Others' measurement of MV leaflet material properties can be compared with the results herein presented. In results similar to our demonstration, using sonomicrometry, that mitral leaflet surface strain during loading is minimal relative to the large-scale anatomic and geometric changes in surface geometry (shape), Krishnamurthy et al. (6) found unexpectedly high coefficients of elasticity of the ovine anterior MV leaflet in a study using biplane marker angiography and FEA solutions. With their value of 11 MPa for the radial modulus of elasticity, a peak systolic pressure of 80 mmHg, and a mitral leaflet with a local radius of curvature of 1 cm and a thickness of 1 mm, one would expect only a maximal strain of 0.01; this value is very close to our measured leaflet strain. (The circumferential modulus of elasticity measured in the Krishnamurthy work was greater, 43 MPa, but is of the same order of magnitude.)

Drawbacks of the current study include a less-than-comprehensive MV model: 1) whereas the leaflet surface profile is accurately determined by rt-3DE, chordae tendinae and papillary muscles were not reliably imaged and so their incorporation in the model is, at best, heuristically motivated; and 2) the material properties model used is far from as comprehensive or, presumably, realistic as others previously published. The material properties—the linear orthotropic leaflet Young's moduli were used—are simplified; however, the small strains measured in both the sonomicrometry and FEA repeated loading experiments would seem to justify using linear material properties. In fact, Krishnamurthy et al. (7) found that the anterior leaflet of the MV demonstrates a fairly linear stress-strain relationship during isovolumic relaxation. Furthermore, these potential drawbacks are irrelevant to the stated aims and robust conclusions of the study: the goal was not to create a religiously accurate MV FEA model, but rather to justify the FEA approach for analysis and stress prediction of in vivo, noninvasively imaged MV models. (This situation is most often of clinical relevance, in humans who cannot or will not undergo invasive imaging, experimental valve loading experiments, leaflet strain measurements, or ex vivo valvular analyses.) As such, the current experiments justify the application of any MV FEA model, in particular the elegant and more fully developed and validated models of Kunzelman et al. (13) or Prot et al. (14).

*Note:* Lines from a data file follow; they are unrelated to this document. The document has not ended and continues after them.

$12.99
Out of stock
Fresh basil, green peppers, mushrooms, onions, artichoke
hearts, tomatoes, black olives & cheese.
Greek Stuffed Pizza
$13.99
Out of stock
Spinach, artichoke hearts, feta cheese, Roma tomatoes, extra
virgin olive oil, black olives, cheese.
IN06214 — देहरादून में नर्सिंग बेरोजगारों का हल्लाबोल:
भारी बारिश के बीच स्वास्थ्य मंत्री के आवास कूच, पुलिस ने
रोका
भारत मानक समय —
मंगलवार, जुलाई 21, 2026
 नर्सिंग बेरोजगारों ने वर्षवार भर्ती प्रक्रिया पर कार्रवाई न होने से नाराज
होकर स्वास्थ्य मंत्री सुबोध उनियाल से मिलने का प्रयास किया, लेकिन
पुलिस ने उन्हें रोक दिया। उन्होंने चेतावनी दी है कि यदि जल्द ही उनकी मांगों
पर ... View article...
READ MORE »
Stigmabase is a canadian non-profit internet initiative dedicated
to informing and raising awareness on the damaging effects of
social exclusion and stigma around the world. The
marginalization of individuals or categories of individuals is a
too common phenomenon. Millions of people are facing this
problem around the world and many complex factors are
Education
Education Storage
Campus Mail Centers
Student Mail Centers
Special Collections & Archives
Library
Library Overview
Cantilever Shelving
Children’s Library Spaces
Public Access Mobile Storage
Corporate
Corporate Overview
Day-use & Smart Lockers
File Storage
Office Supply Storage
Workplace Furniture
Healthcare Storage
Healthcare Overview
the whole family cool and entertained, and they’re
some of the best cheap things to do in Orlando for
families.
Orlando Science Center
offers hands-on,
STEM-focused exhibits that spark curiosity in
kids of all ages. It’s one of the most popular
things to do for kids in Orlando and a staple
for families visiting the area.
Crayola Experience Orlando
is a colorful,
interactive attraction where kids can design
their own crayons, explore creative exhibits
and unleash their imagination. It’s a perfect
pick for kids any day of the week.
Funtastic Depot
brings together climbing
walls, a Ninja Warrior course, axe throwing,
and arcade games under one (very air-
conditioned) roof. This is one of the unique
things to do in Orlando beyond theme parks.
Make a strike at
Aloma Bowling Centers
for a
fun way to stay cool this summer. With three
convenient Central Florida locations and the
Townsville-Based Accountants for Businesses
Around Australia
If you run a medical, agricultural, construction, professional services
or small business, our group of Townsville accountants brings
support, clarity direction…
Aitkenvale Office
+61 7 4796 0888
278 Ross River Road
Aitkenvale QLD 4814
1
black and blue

Therefore, given the results of the current experiments, a rational approach to in vivo MV stress analysis would incorporate realistic, anatomically resolved, empiric material properties of leaflets and chordae, in vivo high-resolution truly 3-D imaging for geometric model determination, and FEA modeling. In particular, future experiments, incorporating more realistic material properties, will hopefully assess the relative contributions of material properties, pressure load, and geometry in the in vivo human MV.

GRANTS

This research project was supported by National Heart, Lung, Blood Institute Grants HL-63954 and HL-73021. R. C. Gorman and J. H. Gorman are supported by individual established investigator awards from the American Heart Association (Dallas, TX).

DISCLOSURES

No conflicts of interest, financial or otherwise, are declared by the author(s).